I was looking for a reference document, there is only CAS_COUNT event.
(I know there are events, ACT_COUNT, PRE_COUNT, CAS_COUNT, DRAM_REFRESH, DRAM_PRE_ALL, MAJOR_MODES, PREEMPTION ... on Xeon system)
Please tell me it is possible to obtain a variety of event information, such as PRE_COUNT and ACT_COUNT on KNL.
Both the core and uncore performance monitoring capabilities of the Xeon Phi x200 series are described in the 2-volume set of documents available at https://software.intel.com/en-us/articles/intel-xeon-phi-x200-family-processor-performance-monitorin...
I agree that there are a surprisingly small number of events documented for the counters. Perhaps more will be documented in the future, but right now the CAS.READS and CAS.WRITES are the only events available for DDR4. Both these events appear to be accurate. (UCLK and DCLK events are also available and appear to be correct, but they are not particularly interesting.)
The MCDRAM counters have to be interpreted carefully, but from my experiments RPQ.INSERTS and WPQ.INSERTS give the correct number of cache-line reads and writes to MCDRAM when running in Flat mode.
When running MCDRAM in cached mode, the formulas that Intel provides in Section 3.1 of Volume 2 of the Intel Xeon Phi Performance Monitoring Reference Manual seem reasonable -- especially for reads. Essentially the MCDRAM is read for every "memory" reference, but the EDC.MISS_* events don't return data. For writes I am seeing some discrepancies that I don't understand yet -- that analysis is still in progress.
Thank you for your response.
Saying that support for the future mean that the additional uncore events are supported on the current KNL system??
(Additional uncore events = ACT_COUNT, PRE_COUNT, CAS_COUNT, DRAM_REFRESH, DRAM_PRE_ALL, MAJOR_MODES, PREEMPTION)
Intel has clearly chosen to document a very small number of events, but went to the trouble of generating a 604-page "Volume 1" manual describing the performance counter infrastructure.

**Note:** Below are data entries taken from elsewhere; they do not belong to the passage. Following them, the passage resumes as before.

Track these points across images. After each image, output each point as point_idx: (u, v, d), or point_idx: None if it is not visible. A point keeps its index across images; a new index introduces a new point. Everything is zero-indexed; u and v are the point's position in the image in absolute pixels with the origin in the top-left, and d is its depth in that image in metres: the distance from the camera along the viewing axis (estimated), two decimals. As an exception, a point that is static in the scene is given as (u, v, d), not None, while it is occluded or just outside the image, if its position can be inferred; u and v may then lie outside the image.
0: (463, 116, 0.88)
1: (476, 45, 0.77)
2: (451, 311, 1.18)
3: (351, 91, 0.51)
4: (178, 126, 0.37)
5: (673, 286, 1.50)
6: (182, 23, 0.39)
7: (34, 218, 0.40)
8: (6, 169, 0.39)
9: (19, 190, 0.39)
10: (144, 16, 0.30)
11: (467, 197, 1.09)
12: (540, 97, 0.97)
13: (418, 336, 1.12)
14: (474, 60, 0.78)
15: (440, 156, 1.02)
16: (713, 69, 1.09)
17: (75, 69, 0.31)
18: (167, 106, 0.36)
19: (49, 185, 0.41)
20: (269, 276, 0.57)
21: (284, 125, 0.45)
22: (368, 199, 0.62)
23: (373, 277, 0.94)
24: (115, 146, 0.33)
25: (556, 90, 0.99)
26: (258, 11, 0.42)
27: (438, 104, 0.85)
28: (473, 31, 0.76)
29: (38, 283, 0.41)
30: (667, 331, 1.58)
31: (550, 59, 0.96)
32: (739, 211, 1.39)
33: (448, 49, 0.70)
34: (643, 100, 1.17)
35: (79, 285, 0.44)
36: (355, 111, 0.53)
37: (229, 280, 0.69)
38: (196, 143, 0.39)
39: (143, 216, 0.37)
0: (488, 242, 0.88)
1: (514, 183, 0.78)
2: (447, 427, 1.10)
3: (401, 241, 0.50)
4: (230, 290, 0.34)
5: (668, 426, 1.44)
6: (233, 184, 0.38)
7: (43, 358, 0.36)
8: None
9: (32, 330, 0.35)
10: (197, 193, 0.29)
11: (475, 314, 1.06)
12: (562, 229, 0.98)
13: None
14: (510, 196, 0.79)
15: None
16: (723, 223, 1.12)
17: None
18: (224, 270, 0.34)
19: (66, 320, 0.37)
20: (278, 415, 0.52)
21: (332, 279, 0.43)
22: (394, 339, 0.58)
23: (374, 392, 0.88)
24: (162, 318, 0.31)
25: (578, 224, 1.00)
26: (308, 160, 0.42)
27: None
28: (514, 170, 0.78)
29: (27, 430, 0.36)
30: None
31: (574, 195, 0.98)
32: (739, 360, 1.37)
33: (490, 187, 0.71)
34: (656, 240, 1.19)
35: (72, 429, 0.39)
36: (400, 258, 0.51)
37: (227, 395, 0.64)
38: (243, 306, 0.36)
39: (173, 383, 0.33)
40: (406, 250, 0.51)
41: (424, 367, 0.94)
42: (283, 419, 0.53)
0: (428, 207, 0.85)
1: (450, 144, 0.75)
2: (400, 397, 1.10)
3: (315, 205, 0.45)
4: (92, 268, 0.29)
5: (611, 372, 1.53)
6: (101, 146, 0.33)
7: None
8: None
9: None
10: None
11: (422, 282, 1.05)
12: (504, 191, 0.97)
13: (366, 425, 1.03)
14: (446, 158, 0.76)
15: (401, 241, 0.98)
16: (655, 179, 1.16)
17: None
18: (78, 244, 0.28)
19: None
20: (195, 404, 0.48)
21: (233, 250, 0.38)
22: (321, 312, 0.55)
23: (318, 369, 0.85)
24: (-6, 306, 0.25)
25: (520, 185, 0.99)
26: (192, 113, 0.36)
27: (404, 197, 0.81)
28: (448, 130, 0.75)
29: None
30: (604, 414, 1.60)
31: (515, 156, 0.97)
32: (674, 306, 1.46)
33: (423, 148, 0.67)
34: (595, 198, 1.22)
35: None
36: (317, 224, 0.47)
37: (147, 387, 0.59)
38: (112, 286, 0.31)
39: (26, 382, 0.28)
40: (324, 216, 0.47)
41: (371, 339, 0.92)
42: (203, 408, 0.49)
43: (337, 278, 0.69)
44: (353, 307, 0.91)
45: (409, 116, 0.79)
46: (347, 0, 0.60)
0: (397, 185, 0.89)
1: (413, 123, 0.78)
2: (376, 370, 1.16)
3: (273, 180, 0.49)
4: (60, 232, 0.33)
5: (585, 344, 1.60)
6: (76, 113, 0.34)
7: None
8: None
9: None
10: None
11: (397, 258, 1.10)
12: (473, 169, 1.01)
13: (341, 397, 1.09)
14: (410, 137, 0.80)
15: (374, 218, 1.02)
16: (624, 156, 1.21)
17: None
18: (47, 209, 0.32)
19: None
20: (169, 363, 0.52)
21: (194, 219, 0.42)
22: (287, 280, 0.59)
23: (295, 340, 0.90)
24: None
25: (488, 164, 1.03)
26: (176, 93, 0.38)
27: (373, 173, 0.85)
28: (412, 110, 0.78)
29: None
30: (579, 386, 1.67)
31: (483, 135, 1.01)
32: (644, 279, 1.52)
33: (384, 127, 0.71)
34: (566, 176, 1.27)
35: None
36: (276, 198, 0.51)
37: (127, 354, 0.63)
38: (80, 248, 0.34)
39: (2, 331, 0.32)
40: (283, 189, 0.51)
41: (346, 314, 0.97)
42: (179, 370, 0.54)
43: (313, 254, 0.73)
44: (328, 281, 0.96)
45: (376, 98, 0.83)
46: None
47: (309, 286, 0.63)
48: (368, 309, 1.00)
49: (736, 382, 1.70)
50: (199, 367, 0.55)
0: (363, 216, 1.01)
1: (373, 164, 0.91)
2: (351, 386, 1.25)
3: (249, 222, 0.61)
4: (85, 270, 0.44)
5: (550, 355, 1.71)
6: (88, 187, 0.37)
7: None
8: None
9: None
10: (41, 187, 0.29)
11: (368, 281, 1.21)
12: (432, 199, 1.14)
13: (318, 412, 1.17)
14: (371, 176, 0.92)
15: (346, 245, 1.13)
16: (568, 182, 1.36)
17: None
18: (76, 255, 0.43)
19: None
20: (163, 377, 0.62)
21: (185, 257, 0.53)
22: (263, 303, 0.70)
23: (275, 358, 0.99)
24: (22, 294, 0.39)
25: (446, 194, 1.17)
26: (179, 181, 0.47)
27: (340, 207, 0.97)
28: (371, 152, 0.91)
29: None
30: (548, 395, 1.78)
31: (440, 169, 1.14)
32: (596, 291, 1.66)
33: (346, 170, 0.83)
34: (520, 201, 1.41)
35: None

This suggests that there was, at some point in time, an intent to build a comprehensive performance monitoring infrastructure -- which would have to include more events than the tiny set documented now.
Lots of things might have happened.... Some possibilities include:
I don't think that the more detailed DRAM counters are likely to be useful on Xeon Phi x200 -- there are too many cores fighting for access to the DRAM controllers for it to be practical to modify code to improve DRAM behavior. I am happy that the CAS counts appear to be correct.